Cuando tras larga ausencia, alejados de nuestra
patria, de nuestro suelo, de nuestro hogar, llega a visitarnos, envuelto entre
los suaves dobleces de familiar epístola, el retrato de alguna persona querida
que ocupa lugar preferente en nuestro corazón…, éste se ensancha, y parece
subir hasta los labios, besando reverentemente aquella cartulina que reproduce
la imagen de un ser, para nosotros bondadoso y bello, por quien sentimos afección
profunda.
Si es la muerte que implacable destrozó en un
momento la figura de quien se hallaba ligado a nosotros por grandes vínculos de
amistad o parentesco, ¡qué consuelo experimenta el alma, contemplando el
retrato del ser desaparecido a quien ya no volveremos a ver en esta vida!
¡El retrato de la madre santa!...
¡El retrato de la esposa buena!...
¡El retrato del hijo que en temprana edad voló
al cielo!... ¡La imagen de nuestro protector, a quien debemos lo que somos!...
¡La del amigo tierno y sincero en cuyo corazón depositamos nuestras mayores
confianzas!... todas esas figuras, en fin, de nuestros idolatrados seres, que
reprodujo el pincel del artista o la máquina fotográfica, y que lucen, en los
muros de nuestras viviendas, en las hojas de nuestros albums, inspiran una
ternura y una consolación inexplicable.
En esas horas de mellancolía, de añoranzas, de
recuerdos, en que el alma, angustiada por el agobio de la realidad presente,
quisiera desprenderse y retroceder a otra edad más feliz, nuestros ojos, acaso,
turbios por el llanto, buscan instintivamente la imagen de aquellos seres en
cuyo corazón siempre encontramos consuelo. “¡Si tú vivieras!... le decimos. ¡Si
tú me vieras en estos momentos de aflicción!”…
¡Y cuántas veces, en momento de exaltación y de
locuras, refrenó esa imagen nuestros ímpetus! ¡Cuántas veces no nos pareció que
sus ojos se animaban y sus labios contraíanse reprochando nuestros
pensamientos, nuestros cálculos, nuestras intenciones!... Y si del retrato
pasamos a algún recuerdo tangible, a alguna prenda que perteneciera a quien
quisimos entrañablemente; si las hojas de nuestro predilecto libro guardan
prensada alguna rosa de las que pusimos entre sus amarillas manos, heladas por
la muerte; si el fondo del arca venerable oculta el blanco pañuelo que acarició
su faz antes de ser llevado al sepulcro… ¡Con qué emoción, con qué ternura se
deslizan nuestros dedos y nuestros labios sobre estos objetos recordadores de
quien nos perfumó el alma con su cariño!...
¡Las imágenes!... ¡Las reliquias!... Todavía no
ha habido quien haya lanzado su veto contra la poética costumbre de conservar
algún retrato y algún recuerdo de la persona amada, ausente o muerta.
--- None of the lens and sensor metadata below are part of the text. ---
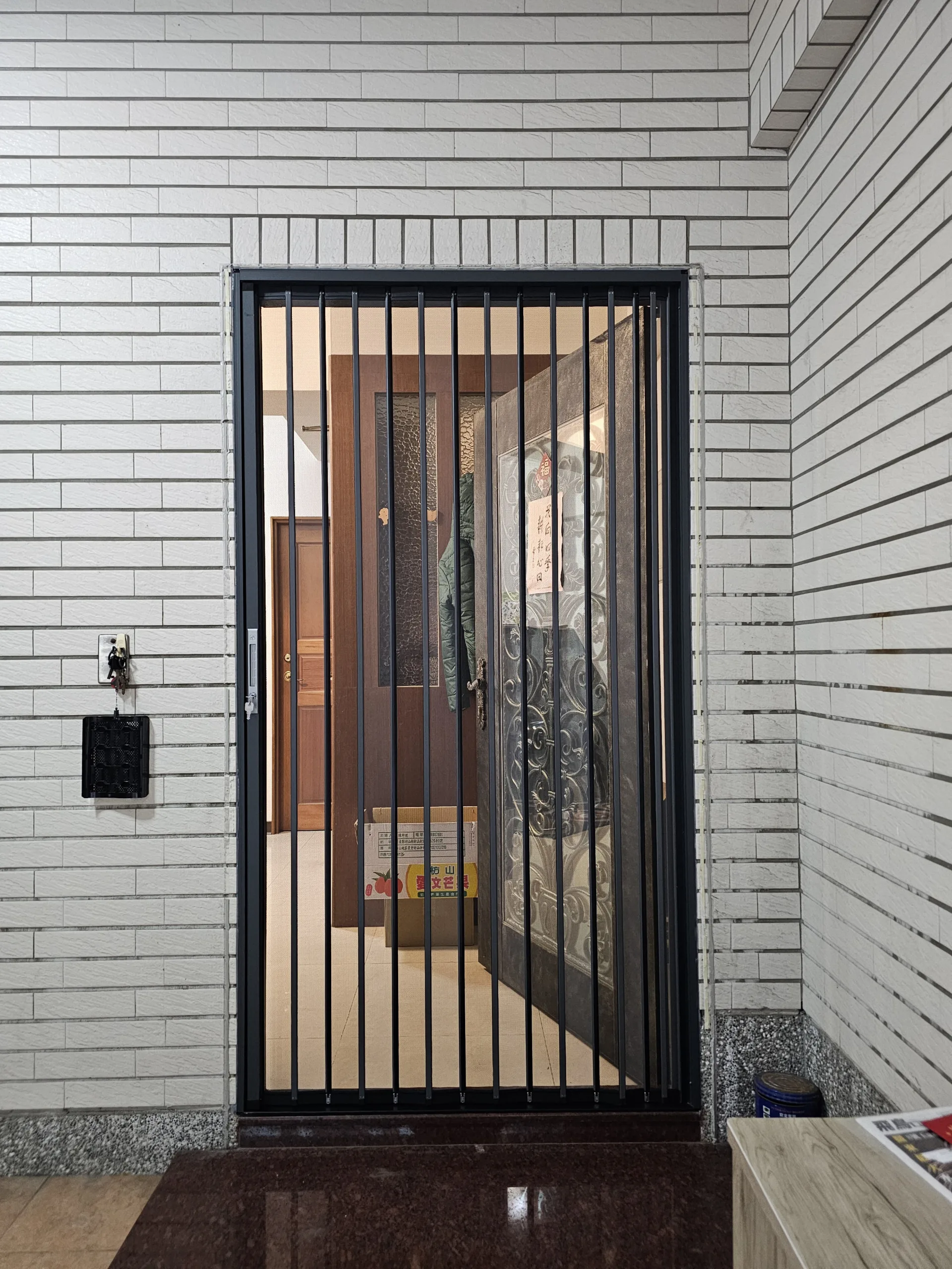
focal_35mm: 23
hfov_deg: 58.9
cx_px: 476
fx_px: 843
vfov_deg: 73.9
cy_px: 634
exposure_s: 1/30
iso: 640
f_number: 1.7
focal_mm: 6.3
Todavía
los hogares, ya opulentos ya humildes, se decoran con las imágenes de sus queridos
muertos… el fuego positivista de la presente edad en que la prosa reina, no ha
tenido valor para destruir esta dulce poesía.
Pero lo que nadie se atrevió a hacer contra tan
bella costumbre, realizároslo un tiempo, en la historia, contra las imágenes de
Dios y contra aquellos ínclitos seres orlados con la diadema de la santidad.